ISSUE PRESENTED: Whether the court properly refused to charge second-degree (reckless) manslaughter as a lesser included offense to first-degree manslaughter; whether there was a reasonable view of the evidence that defendant acted recklessly when he stabbed the victim. (Assigned counsel: Warren Landau and Lynn W.L. Fahey, Appellate Advocates, 2 Rector Street, 10th Floor, NYC 10006.)


Factual background: The victim died from a 5 ½ - inch-deep stab wound to the upper chest, inflicted during a barroom brawl between two groups of intoxicated men.  In a post-arrest statement, which the defendant repudiated at trial, he recounted waving a knife around haphazardly during a confrontation with the victim and his group.  There was evidence at trial that the situation was chaotic and confused.  A forensic pathologist for the People testified that the wounds could not have been inflicted by waving around a knife in the manner described by the defendant.  The court denied the defendant’s request for a charge-down to second-degree manslaughter and the defendant was convicted of first-degree manslaughter. 


 


Issue before the Court: Whether the defendant was entitled to a charge-down to second-degree manslaughter because neither the number or extremity of wounds was such as to rule out a reckless state of mind.    


 


Held: In an opinion by Judge Read, joined by four judges, the majority held that the court’s refusal to charge man 2 was proper given the forensic pathologist’s testimony. “There is simply not any ‘identifiable, rational basis on which the jury could reject’ the pathologist’s testimony and the evidence of the nature and depth of [the victim’s] wounds.”  The majority rejected that its prior case, People v.

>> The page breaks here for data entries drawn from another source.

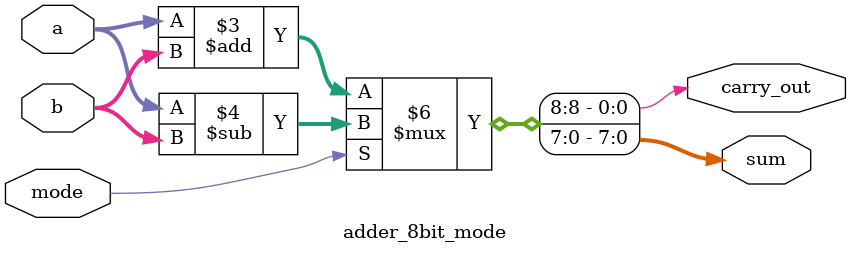
<source format=sv>
`timescale 1ns / 1ps
module adder_8bit_mode(
    input logic [7:0] a,
    input logic [7:0] b,
    input logic mode,
    output logic [7:0] sum,
    output logic carry_out
    );

    always_comb begin : mode_select
        if (mode == 1'b0) begin
            {carry_out, sum} = a + b; // Addition
        end else begin
            {carry_out, sum} = a - b; // Subtraction
        end
    end

endmodule

</source>
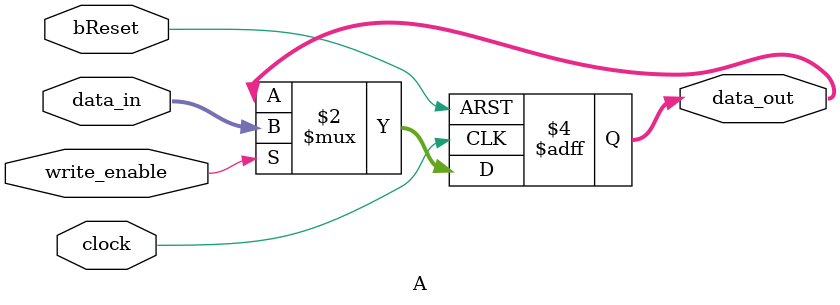
<source format=v>

module A (
    input       [7:0] data_in,
    output reg  [7:0] data_out,
    input             clock,
    input             write_enable,
    input             bReset
);

always @(posedge clock or posedge bReset) begin
    if (bReset)
        data_out <= 8'b0;
    else if (write_enable)
        data_out <= data_in;
end

endmodule

</source>
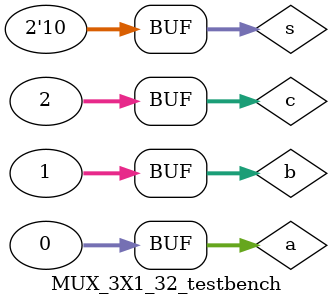
<source format=v>
`define DELAY 20
module MUX_3X1_32_testbench(); 

	wire [31:0] out;
	reg [31:0] a;
	reg [31:0] b;
	reg [31:0] c;
	reg [1:0] s;
	
	
MUX_3X1_32 mux3x132tb(out, a, b, c, s);

initial begin
a = 32'h00000000;
b = 32'h00000001;
c = 32'h00000002;
s = 2'b00;
#`DELAY;
a = 32'h00000000;
b = 32'h00000001;
c = 32'h00000002;
s = 2'b01;
#`DELAY;
a = 32'h00000000;
b = 32'h00000001;
c = 32'h00000002;
s = 2'b10;
#`DELAY;

end
 
 
initial
begin
$monitor("a =%32b, b=%32b, c=%32b s=%2b out=%32b ", a, b, c, s, out);
end
 
endmodule
</source>
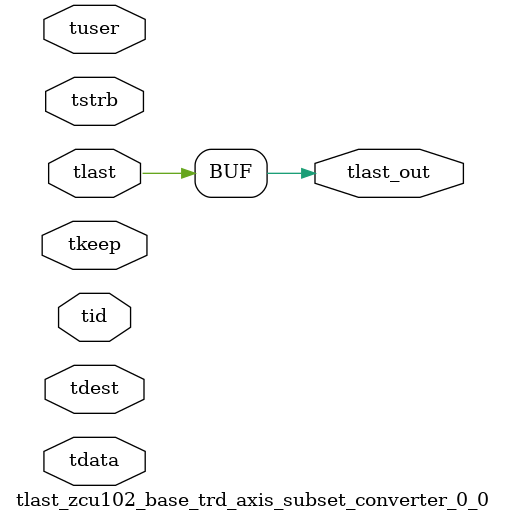
<source format=v>


`timescale 1ps/1ps

module tlast_zcu102_base_trd_axis_subset_converter_0_0 #
(
parameter C_S_AXIS_TID_WIDTH   = 1,
parameter C_S_AXIS_TUSER_WIDTH = 0,
parameter C_S_AXIS_TDATA_WIDTH = 0,
parameter C_S_AXIS_TDEST_WIDTH = 0
)
(
input  [(C_S_AXIS_TID_WIDTH   == 0 ? 1 : C_S_AXIS_TID_WIDTH)-1:0       ] tid,
input  [(C_S_AXIS_TDATA_WIDTH == 0 ? 1 : C_S_AXIS_TDATA_WIDTH)-1:0     ] tdata,
input  [(C_S_AXIS_TUSER_WIDTH == 0 ? 1 : C_S_AXIS_TUSER_WIDTH)-1:0     ] tuser,
input  [(C_S_AXIS_TDEST_WIDTH == 0 ? 1 : C_S_AXIS_TDEST_WIDTH)-1:0     ] tdest,
input  [(C_S_AXIS_TDATA_WIDTH/8)-1:0 ] tkeep,
input  [(C_S_AXIS_TDATA_WIDTH/8)-1:0 ] tstrb,
input  [0:0]                                                             tlast,
output                                                                   tlast_out
);

assign tlast_out = {tlast};

endmodule


</source>
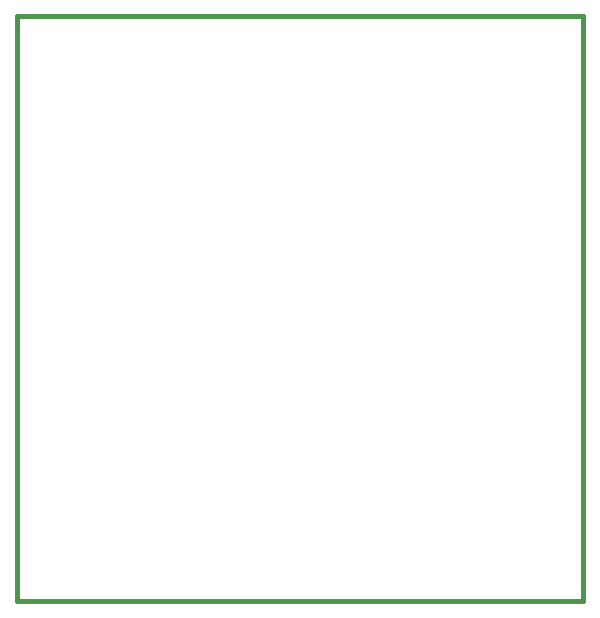
<source format=gbo>
G04 (created by PCBNEW-RS274X (2011-12-28 BZR 3254)-stable) date 2012. 03. 26. 13:07:31*
G01*
G70*
G90*
%MOIN*%
G04 Gerber Fmt 3.4, Leading zero omitted, Abs format*
%FSLAX34Y34*%
G04 APERTURE LIST*
%ADD10C,0.006000*%
%ADD11C,0.015000*%
%ADD12C,0.080000*%
%ADD13C,0.126300*%
%ADD14R,0.075000X0.075000*%
%ADD15C,0.075000*%
%ADD16C,0.055000*%
G04 APERTURE END LIST*
G54D10*
G54D11*
X23622Y-04724D02*
X04724Y-04724D01*
X23622Y-24213D02*
X23622Y-04724D01*
X04724Y-24213D02*
X23622Y-24213D01*
X04724Y-04724D02*
X04724Y-24213D01*
%LPC*%
G54D12*
X09250Y-19900D03*
X08250Y-19900D03*
X08250Y-20687D03*
X09250Y-20687D03*
G54D13*
X11112Y-21750D03*
X06388Y-21750D03*
G54D14*
X23000Y-19000D03*
G54D15*
X23000Y-18000D03*
X23000Y-17000D03*
X23000Y-16000D03*
X23000Y-15000D03*
X23000Y-14000D03*
X23000Y-13000D03*
X23000Y-12000D03*
G54D14*
X12500Y-17000D03*
G54D15*
X12500Y-16000D03*
X12500Y-15000D03*
X12500Y-14000D03*
X12500Y-13000D03*
X12500Y-12000D03*
G54D14*
X05500Y-17000D03*
G54D15*
X05500Y-16000D03*
X05500Y-15000D03*
X05500Y-14000D03*
X05500Y-13000D03*
X05500Y-12000D03*
G54D14*
X15000Y-05500D03*
G54D15*
X16000Y-05500D03*
X17000Y-05500D03*
X18000Y-05500D03*
X19000Y-05500D03*
G54D14*
X19000Y-10500D03*
G54D15*
X20000Y-10500D03*
X21000Y-10500D03*
X22000Y-10500D03*
X23000Y-10500D03*
G54D14*
X09500Y-10500D03*
G54D15*
X10500Y-10500D03*
X11500Y-10500D03*
X12500Y-10500D03*
X13500Y-10500D03*
G54D14*
X05500Y-05500D03*
G54D15*
X06500Y-05500D03*
X07500Y-05500D03*
X08500Y-05500D03*
X09500Y-05500D03*
G54D14*
X20000Y-05500D03*
G54D15*
X21000Y-05500D03*
X22000Y-05500D03*
X23000Y-05500D03*
G54D14*
X10500Y-05500D03*
G54D15*
X11500Y-05500D03*
X12500Y-05500D03*
X13500Y-05500D03*
G54D14*
X14000Y-17000D03*
G54D15*
X14000Y-16000D03*
X14000Y-15000D03*
X14000Y-14000D03*
G54D14*
X18500Y-20500D03*
G54D15*
X18500Y-21500D03*
X18500Y-22500D03*
X18500Y-23500D03*
G54D14*
X10500Y-18000D03*
G54D15*
X11500Y-18000D03*
X12500Y-18000D03*
G54D14*
X05500Y-18250D03*
G54D15*
X06500Y-18250D03*
X05500Y-20500D03*
X05500Y-23500D03*
G54D14*
X17000Y-23500D03*
G54D15*
X14000Y-23500D03*
G54D14*
X23000Y-23500D03*
G54D15*
X20000Y-23500D03*
G54D14*
X17000Y-22500D03*
G54D15*
X14000Y-22500D03*
G54D14*
X23000Y-22500D03*
G54D15*
X20000Y-22500D03*
G54D14*
X17000Y-21500D03*
G54D15*
X14000Y-21500D03*
G54D14*
X23000Y-21500D03*
G54D15*
X20000Y-21500D03*
G54D14*
X17000Y-20500D03*
G54D15*
X14000Y-20500D03*
G54D14*
X23000Y-20500D03*
G54D15*
X20000Y-20500D03*
X08750Y-18250D03*
X08750Y-17250D03*
X07500Y-08500D03*
X07500Y-07500D03*
X17000Y-08500D03*
X17000Y-07500D03*
G54D14*
X12250Y-20500D03*
G54D15*
X12250Y-19500D03*
G54D16*
X21250Y-18000D03*
X22250Y-16500D03*
X20750Y-14250D03*
X10500Y-08000D03*
X08000Y-14500D03*
X07500Y-17000D03*
X10000Y-14500D03*
X20000Y-08000D03*
X16250Y-18750D03*
X09500Y-15500D03*
X20750Y-17500D03*
M02*

</source>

Butler, 84 N.Y.2d 627 (1984), stands for the proposition that denial of man 2 in a stabbing case is only warranted in the “exceptional case” when the wounds are so numerous and extreme as to rule out a reckless homicide.  No minimum number of knife wounds is required to manifest intent. 


 


The dissent (Judges Lippman and Abdus-Salaam) rejected the majority’s assumption that the forensic evidence was conclusive on the issue of intent.   Notwithstanding the medical evidence, the jury could reasonably find that the victim “was stabbed during a late-night barroom brawl between two groups of intoxicated men.”  The dissent suggested that the majority did not give enough due to the evidence of intoxication, nor to the controlling rule that all reasonable inferences are to be drawn in the defendant’s favor. 


 


CAL observes: This is a dangerous decision that has the potential to hurt defendants in a traditionally more hospitable area of law — defense requests for charge-downs, particularly in knife fights, where different inferences can reasonably be drawn about what the defendant (often intoxicated) might have intended.  By finding the forensic pathologist’s testimony conclusive, the majority appears to eliminate the possibility that, notwithstanding the dimensions of the wound, a jury could still reasonably find that the defendant lacked the intent to cause serious physical injury given the surrounding circumstances.  In so doing, the majority, while not coming out and saying so, diminishes the rule that all reasonable inferences must be drawn in the defendant’s favor.  Hopefully, defendants will be able to limit the decision to its particular facts — an unusually deep penetrating wound that evidently could not have been inflicted in the way the defendant claimed.